The biopsy in each of these conditions demonstrates a sawtooth rete ridge pattern with destruction of the basal layer, a band-like lymphoid infiltrate, and presence of Civatte bodies. Compact hyperkeratosis and beaded hypergranulosis are typically present. The cells of the stratum spinosum are enlarged and more eosinophilic than the normal epidermis. Vacuoles may be present in the lowest cells of stratum spinosum, but the basal layer is gone. An underlying band-like lymphoid infiltrate is common.

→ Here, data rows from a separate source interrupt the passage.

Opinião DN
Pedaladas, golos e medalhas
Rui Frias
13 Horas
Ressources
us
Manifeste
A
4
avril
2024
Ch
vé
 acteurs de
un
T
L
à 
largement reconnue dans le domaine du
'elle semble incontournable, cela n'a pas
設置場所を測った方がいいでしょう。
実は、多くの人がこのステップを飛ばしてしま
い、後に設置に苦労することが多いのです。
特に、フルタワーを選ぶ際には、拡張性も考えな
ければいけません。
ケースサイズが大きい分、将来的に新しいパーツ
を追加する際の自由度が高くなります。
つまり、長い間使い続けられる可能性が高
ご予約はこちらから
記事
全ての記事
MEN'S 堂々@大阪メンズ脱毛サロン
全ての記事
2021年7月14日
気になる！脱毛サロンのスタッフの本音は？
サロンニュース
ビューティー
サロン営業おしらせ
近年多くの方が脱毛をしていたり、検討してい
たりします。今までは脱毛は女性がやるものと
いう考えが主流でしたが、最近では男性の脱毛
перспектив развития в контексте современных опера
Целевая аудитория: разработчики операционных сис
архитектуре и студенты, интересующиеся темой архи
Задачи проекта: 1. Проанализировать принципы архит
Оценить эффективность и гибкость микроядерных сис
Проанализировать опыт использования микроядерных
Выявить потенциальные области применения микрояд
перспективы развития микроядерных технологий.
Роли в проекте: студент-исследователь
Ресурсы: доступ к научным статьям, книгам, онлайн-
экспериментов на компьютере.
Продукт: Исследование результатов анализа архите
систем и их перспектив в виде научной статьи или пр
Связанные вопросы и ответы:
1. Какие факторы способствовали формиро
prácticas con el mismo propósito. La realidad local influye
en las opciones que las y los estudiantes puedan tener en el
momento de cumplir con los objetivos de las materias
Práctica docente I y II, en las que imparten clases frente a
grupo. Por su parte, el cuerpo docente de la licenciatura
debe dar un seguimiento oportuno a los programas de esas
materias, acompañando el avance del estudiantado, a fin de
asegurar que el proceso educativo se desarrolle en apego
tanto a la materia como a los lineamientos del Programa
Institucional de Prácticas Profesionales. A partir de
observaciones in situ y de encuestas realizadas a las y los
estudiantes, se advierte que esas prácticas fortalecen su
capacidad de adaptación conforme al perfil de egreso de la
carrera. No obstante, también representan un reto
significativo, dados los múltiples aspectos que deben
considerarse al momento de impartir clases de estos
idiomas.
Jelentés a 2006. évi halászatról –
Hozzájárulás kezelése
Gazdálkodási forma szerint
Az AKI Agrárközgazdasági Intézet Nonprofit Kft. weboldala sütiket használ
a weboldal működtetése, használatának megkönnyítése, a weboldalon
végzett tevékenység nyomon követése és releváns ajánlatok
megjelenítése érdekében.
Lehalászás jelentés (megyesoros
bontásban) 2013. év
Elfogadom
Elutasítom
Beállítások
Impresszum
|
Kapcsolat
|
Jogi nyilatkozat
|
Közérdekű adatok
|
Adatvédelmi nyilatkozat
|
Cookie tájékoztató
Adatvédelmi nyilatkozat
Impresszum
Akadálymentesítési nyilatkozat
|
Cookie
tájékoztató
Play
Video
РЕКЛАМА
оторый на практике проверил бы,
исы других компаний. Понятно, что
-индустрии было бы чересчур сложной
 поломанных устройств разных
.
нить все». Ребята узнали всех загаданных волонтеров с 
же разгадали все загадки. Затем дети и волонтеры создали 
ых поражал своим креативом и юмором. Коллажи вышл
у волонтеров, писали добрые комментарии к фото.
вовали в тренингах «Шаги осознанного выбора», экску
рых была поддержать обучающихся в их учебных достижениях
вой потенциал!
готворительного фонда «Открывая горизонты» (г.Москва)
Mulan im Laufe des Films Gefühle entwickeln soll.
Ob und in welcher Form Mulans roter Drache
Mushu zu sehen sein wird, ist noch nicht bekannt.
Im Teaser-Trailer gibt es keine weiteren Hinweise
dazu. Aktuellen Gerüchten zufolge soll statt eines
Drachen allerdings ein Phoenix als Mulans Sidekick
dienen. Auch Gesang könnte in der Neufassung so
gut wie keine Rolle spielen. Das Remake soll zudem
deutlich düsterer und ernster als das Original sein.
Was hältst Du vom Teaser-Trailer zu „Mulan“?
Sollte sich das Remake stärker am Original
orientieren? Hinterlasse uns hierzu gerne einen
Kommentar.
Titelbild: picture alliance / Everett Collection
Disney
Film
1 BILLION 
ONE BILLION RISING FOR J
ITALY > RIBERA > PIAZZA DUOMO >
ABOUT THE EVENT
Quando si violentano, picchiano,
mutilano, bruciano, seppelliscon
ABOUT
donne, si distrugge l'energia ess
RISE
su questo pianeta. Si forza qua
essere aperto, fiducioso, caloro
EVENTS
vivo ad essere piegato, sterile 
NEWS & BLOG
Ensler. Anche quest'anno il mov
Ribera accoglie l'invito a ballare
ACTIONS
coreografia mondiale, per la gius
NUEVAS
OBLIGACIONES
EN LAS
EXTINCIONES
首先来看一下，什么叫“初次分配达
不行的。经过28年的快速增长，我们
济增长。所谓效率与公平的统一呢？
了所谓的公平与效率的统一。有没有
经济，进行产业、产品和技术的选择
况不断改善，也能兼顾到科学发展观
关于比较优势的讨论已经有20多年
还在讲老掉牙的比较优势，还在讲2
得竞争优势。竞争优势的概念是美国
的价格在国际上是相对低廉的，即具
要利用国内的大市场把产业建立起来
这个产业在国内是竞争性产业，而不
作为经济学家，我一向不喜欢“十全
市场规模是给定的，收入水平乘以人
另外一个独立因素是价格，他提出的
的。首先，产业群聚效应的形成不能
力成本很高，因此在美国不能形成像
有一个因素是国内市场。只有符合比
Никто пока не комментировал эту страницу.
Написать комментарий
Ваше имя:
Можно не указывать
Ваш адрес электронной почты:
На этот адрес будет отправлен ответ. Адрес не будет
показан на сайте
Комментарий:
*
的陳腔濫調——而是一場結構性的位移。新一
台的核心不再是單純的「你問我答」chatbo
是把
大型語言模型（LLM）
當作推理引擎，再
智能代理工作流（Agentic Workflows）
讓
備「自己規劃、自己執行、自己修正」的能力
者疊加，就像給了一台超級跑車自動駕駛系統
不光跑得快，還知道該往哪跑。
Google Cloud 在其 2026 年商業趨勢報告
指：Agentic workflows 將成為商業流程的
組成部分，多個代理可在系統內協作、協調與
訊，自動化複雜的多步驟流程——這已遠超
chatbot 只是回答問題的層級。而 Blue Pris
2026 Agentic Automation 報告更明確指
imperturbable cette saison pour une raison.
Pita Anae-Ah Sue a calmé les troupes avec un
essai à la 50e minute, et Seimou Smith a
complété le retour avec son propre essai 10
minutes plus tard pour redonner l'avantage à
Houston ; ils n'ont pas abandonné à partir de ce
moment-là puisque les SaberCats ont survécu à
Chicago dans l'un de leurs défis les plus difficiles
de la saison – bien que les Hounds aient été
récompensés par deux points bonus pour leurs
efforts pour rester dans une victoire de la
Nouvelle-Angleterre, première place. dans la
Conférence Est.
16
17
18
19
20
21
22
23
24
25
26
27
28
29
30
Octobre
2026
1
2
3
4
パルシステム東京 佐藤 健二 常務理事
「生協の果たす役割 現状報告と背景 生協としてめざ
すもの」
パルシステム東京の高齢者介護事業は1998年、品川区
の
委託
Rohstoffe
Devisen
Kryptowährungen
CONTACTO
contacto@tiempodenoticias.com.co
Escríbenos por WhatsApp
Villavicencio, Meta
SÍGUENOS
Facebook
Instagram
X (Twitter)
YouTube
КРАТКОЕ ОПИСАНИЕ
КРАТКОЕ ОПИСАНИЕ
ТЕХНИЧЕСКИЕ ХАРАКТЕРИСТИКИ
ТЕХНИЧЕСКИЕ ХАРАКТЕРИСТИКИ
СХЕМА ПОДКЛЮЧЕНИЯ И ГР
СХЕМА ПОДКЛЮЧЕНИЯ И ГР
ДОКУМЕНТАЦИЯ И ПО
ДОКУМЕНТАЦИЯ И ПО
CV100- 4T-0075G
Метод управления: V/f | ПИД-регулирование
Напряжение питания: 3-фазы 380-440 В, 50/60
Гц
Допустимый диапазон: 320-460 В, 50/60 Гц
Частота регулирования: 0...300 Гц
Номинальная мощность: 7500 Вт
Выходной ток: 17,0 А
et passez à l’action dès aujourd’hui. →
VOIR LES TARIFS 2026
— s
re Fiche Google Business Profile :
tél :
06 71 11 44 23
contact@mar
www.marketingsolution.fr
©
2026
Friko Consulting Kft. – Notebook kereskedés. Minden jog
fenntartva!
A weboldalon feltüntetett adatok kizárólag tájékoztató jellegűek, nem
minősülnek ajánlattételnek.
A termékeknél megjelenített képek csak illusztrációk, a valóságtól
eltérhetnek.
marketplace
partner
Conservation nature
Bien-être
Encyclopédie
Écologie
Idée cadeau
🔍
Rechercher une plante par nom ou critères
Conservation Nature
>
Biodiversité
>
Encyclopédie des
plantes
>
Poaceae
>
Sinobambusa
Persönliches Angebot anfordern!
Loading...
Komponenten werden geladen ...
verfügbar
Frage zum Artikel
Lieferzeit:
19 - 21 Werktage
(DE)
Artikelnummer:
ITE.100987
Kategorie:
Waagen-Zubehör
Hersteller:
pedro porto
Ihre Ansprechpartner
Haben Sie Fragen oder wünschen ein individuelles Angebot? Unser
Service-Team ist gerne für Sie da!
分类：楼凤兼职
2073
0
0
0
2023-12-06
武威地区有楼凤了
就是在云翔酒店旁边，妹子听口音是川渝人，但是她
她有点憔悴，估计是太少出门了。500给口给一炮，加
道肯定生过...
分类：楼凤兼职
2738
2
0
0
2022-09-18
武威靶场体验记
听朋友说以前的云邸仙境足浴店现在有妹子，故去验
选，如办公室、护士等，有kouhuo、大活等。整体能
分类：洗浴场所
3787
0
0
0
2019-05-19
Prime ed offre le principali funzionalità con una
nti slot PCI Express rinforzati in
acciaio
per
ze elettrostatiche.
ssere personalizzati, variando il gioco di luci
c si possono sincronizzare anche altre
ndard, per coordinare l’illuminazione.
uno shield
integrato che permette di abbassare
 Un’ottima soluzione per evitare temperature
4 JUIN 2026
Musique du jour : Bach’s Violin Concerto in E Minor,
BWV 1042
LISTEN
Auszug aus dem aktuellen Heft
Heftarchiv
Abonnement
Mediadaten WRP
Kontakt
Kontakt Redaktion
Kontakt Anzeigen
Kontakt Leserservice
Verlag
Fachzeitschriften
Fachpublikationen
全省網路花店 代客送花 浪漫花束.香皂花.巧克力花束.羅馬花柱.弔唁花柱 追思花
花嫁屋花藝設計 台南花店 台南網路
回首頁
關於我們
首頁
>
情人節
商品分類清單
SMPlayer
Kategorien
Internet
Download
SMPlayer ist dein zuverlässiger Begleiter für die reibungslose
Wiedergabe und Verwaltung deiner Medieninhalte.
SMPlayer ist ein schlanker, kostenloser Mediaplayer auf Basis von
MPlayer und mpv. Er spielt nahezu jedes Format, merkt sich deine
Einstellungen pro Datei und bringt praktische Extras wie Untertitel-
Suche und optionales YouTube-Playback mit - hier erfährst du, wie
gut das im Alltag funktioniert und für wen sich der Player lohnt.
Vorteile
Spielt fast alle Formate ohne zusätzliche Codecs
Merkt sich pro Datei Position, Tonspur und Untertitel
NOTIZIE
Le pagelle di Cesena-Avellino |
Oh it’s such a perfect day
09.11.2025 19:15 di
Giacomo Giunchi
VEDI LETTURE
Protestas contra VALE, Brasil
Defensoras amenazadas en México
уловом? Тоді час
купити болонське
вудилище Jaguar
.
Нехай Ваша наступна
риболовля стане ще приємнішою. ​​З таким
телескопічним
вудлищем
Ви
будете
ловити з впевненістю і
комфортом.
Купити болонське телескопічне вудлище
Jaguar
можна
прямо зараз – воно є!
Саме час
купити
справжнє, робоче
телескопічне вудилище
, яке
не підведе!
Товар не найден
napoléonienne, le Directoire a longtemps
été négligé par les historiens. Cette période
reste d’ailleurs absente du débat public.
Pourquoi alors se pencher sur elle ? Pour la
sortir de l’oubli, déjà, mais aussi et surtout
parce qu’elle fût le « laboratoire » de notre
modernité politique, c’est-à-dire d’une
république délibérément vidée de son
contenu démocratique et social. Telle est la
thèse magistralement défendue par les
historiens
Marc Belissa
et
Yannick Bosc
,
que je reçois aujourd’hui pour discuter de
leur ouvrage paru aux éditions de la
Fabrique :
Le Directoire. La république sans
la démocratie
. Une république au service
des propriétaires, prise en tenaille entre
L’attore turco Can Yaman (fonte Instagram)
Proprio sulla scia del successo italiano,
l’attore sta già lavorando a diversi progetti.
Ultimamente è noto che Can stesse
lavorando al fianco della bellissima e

If neither parakeratosis nor eosinophils are noted, the changes are consistent with lichen planus. Lichenoid interface dermatitis with neither eosinophils nor parakeratosis may also be seen in BLK (lichen planus-like keratosis), lichenoid drug eruption, lichenoid GvHD, hypertrophic lupus erythematosus, and lichenoid regression of lentigo maligna. Clinical correlation is essential. Direct immunofluorescence (DIF) will distinguish hypertrophic lupus erythematosus (continuous granular band of immunoglobulins and complement plus cytoid bodies) from lichen planus (shaggy fibrin, cytoid bodies).

When parakeratosis is present, lichen planus is very unlikely. The differential diagnosis still includes BLK, lichenoid drug eruption, lichenoid GvHD, and lichenoid regression of a melanocytic lesion. Hypertrophic lupus erythematosus rarely demonstrates parakeratosis.

The presence of eosinophils strongly favors a diagnosis of lichenoid drug eruption. The presence of eosinophils weighs strongly against a diagnosis of lichen planus. They are rarely seen in hypertrophic lupus erythematosus, BLK, lichenoid GvHD, or lichenoid regression of a melanocytic lesion.